Excerpt:
——————

For standout student-athletes like North Rockland track star Katelyn Tuohy and Ardsley boys basketball hero Julian McGarvey, the 2017-18 school year was an unforgettable one.

But for longtime coaches such as Manny Martinez, Dan O’Hare, Joe Biddy and Genette Zonghetti, it's one they would rather soon forget.

They were among several varsity head coaches who were let go this season despite years of service and success.

Martinez and O’Hare each coached girls basketball for more than two decades at Blind Brook and Carmel, respectively.

Biddy, the Suffern cross-country coach, was told he would not be retained for his 50th season next year after the team posted a 19-1 record in the fall.

Zonghetti was dismissed in a “complete blindside” as the Scarsdale girls lacrosse coach weeks before the start of her 11th season this past spring.

Arlington girls soccer coach Kieran McIlvenny, who led the Admirals to a state title in 2016 and was tabbed to coach in the annual High School All-American Game in December, was let go after winning five section titles in his 10 seasons at the helm.

——————

Data extract:
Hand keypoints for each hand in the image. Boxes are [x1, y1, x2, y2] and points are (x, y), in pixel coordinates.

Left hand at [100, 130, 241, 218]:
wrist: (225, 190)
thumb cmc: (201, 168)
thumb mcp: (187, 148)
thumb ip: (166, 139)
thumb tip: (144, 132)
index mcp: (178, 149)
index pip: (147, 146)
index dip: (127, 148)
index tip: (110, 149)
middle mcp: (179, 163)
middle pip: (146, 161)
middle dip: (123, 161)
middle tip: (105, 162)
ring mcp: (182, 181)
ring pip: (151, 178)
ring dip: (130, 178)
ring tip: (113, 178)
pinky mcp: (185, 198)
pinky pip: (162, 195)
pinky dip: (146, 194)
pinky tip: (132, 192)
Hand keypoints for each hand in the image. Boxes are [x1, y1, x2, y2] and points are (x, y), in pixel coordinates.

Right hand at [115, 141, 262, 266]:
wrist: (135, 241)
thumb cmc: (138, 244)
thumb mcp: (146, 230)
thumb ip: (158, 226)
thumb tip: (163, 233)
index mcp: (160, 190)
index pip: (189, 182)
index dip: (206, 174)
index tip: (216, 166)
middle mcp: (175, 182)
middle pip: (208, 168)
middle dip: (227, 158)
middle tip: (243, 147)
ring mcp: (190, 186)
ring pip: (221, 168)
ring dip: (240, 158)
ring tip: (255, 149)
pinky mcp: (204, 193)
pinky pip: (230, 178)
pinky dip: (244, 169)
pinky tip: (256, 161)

——————

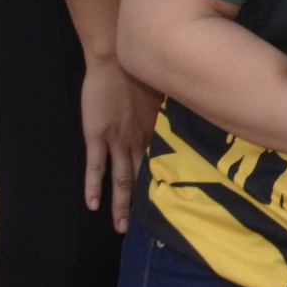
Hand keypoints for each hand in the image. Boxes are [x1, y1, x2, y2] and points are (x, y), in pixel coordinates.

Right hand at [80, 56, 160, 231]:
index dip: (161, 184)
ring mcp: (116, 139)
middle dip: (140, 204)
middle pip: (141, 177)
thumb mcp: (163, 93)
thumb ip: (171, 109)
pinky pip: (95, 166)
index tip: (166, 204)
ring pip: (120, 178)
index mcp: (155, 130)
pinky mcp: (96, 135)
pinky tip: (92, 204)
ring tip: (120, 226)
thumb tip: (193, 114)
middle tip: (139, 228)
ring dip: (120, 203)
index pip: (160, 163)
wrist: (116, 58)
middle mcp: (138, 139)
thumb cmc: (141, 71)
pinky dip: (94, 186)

——————

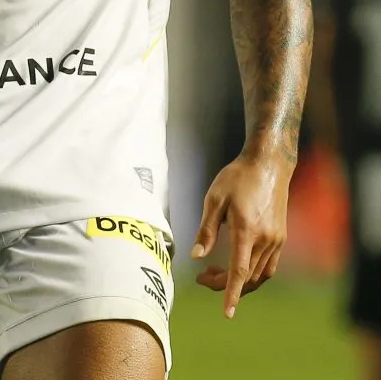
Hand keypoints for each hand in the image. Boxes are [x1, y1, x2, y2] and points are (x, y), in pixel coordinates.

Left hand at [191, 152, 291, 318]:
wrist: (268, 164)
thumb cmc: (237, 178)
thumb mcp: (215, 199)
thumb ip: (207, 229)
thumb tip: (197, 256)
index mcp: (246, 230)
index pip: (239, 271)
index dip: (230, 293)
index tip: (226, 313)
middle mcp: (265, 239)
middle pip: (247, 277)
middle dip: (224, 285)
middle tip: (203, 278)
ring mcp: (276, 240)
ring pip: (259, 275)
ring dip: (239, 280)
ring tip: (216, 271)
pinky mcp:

——————

Assignment:
Transcribe the passage in the text about the dismissed varsity coaches between "Biddy, the Suffern" and "this past spring.", inclusive.

Your solution:
Biddy, the Suffern cross-country coach, was told he would not be retained for his 50th season next year after the team posted a 19-1 record in the fall.

Zonghetti was dismissed in a “complete blindside” as the Scarsdale girls lacrosse coach weeks before the start of her 11th season this past spring.